Since the 2000s, memes are onetheInternet phenomena par excellence. But only few of us know where the funny pictures referring to our everyday life come from. Exactly this question, and how Memes spread, takes a new study under the microscope.
How the social networks would have evolved if there had never been memes? Not to paint. After all, the pictures, which like to take our everyday life on the grain, often for some laughs and bring more humor into the social web.
The graphics can be found everywhere: on Twitter, Facebook, but also on Instagram or Pinterest you can see them. Depending on the situation, the pictures also convey social-critical or political messages.
Like many other formats, memes are also being misused to spread various forms of discrimination – often including racism or hatred against specific social groups.
But where did these motifs come from and how can they spread so quickly?
The origins of Memes
Presumably, the term “memes” was first used by biologist Richard Dawkins. In 1976, he used the word in his book “The Selfish Gene” (The Selfish Gene).
Here are the graphics as ideas that are massively shared and repeatedly changed in popular culture. According to Richard Dawkins, there is a similar process otherwise only in genes.
Today, memes stand for images that relate to a topic and spread on the Internet. They are humorous or ironic, but are now also used for political messages that may include aggressive, racist or hate statements.
Over time, online communities have formed around these motifs.
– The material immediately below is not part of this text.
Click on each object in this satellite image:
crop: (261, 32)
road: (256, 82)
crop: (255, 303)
These groups focus on creating, sharing, and sharing memes. The goal is to make the graphics viral. On platforms like Reddit, 4chan or 9gag the images are shared most often.
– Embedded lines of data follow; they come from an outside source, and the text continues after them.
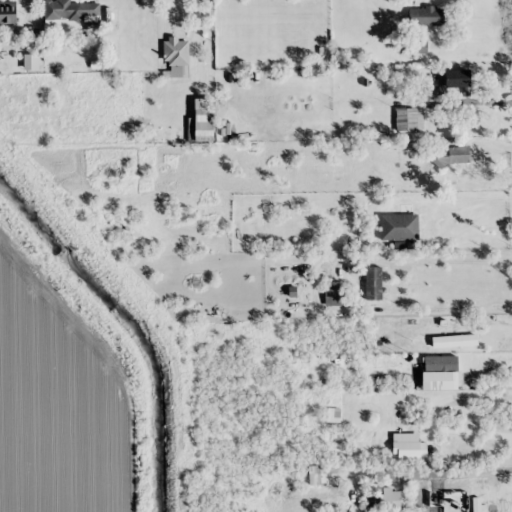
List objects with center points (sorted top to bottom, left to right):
building: (70, 10)
building: (8, 13)
building: (425, 16)
building: (176, 52)
building: (458, 79)
building: (409, 119)
building: (204, 121)
building: (458, 155)
building: (284, 231)
building: (374, 283)
building: (337, 296)
building: (455, 340)
building: (333, 415)
road: (428, 418)
building: (409, 446)
road: (446, 475)
building: (379, 501)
Research brings to light the success of Memes
Thanks to the research work of Gianluca Stringhini from University College London and the help of his colleagues, one knows more about the distributional success of the images.
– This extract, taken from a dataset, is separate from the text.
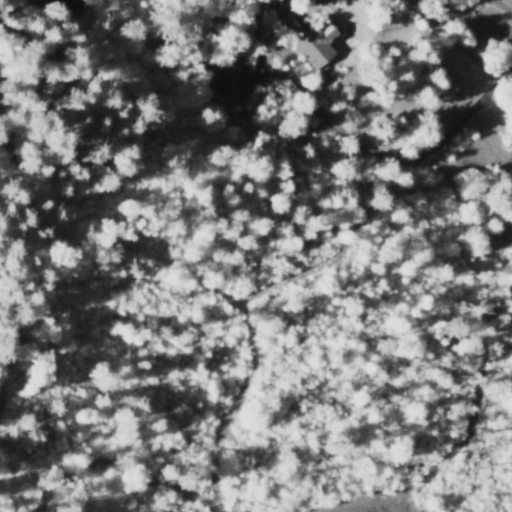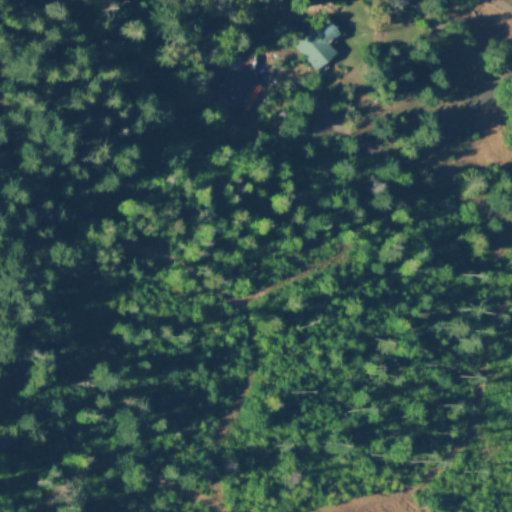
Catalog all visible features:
building: (315, 42)
building: (240, 59)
At the beginning of their research, the research team first had to figure out which types of memes exist and where they are on the Internet or where they are shared.
For this they used the so-called perceptual hashing (pHashing). An algorithm that transforms an image into multiple vectors, describing the subject as a numeric value. Similar graphics have similar vectors – similar to pHashes. So the team could recognize and track the pictures.
The developed algorithm examined an image database of over 100 million images, which originated from the most diverse online communities. Including Reddit, Twitter, 4chan, / pol / and the new social network Gab – which is also considered a troll stronghold.
700,000 images are also from the website KnowYourMeme.com, a lexicon for memes. This platform supported Gianluca Stringhini and his team in origin and meaning analysis.
The research team achieved a result of over 100 million pHashes. For clustering, they used another algorithm. This summarized commonalities of the collected motives.
Eventually, Stringhini was able to observe how memes change over time. He also noted which images are particularly popular and which online communities best distribute the visual content on the Internet.
The Most Influential Memes Online Communities
Gianluca Stringhini and his team came to the conclusion that two small online communities are particularly successful in disseminating these graphics.
/ pol / influences the Memes ecosystem due to its large number of postings. The_Donald disseminates the images most effectively and manages to divide them into fringe groups as well as most of the social web.
Many hate memes and racist motives are published by / pol / and Gab. Most of the negative memes come from the subreddit group The_Donald.
That’s how companies use Memes
Not only online communities take advantage of these graphics. Companies are also using the motifs. For companies, they are an effective marketing tool.
Memes become part of an overall marketing campaign. In many cases, they relax the social media channels of companies and make for amusement.
The car rental company Sixt makes it with his pictures repeatedly in the headlines. Above all in the political events of the day, Sixt keeps creating the balancing act between everyday life and one’s own product. A nice example is Donald Trump’s famous Twitter typewriter “#Covfefe”:
Sixt keeps making headlines with his pictures. (Photo: Facebook / Screenshot)
Memes: A powerful tool on the social web
Two online communities have an impact on which graphics share the most on the social web. Both groups also share negative images.
The study by Gianluca Stringhini shows that memes are not just used for entertainment. They too can influence us positively and negatively. Companies use them in particular for their social media activities.
Whether it’s a single person, an online community or a political party, anyone can easily and quickly spread their message through these graphics. If the images are shared by the right community, a viral hit is at least not excluded.
Whether factors such as entertainment and humor will win over hate, racism and other discrimination remains to be seen.
The social web was created by humans – so it will always be emotional.
What are you most fond of using Memes for? In which social network do you find the funniest pictures in your opinion?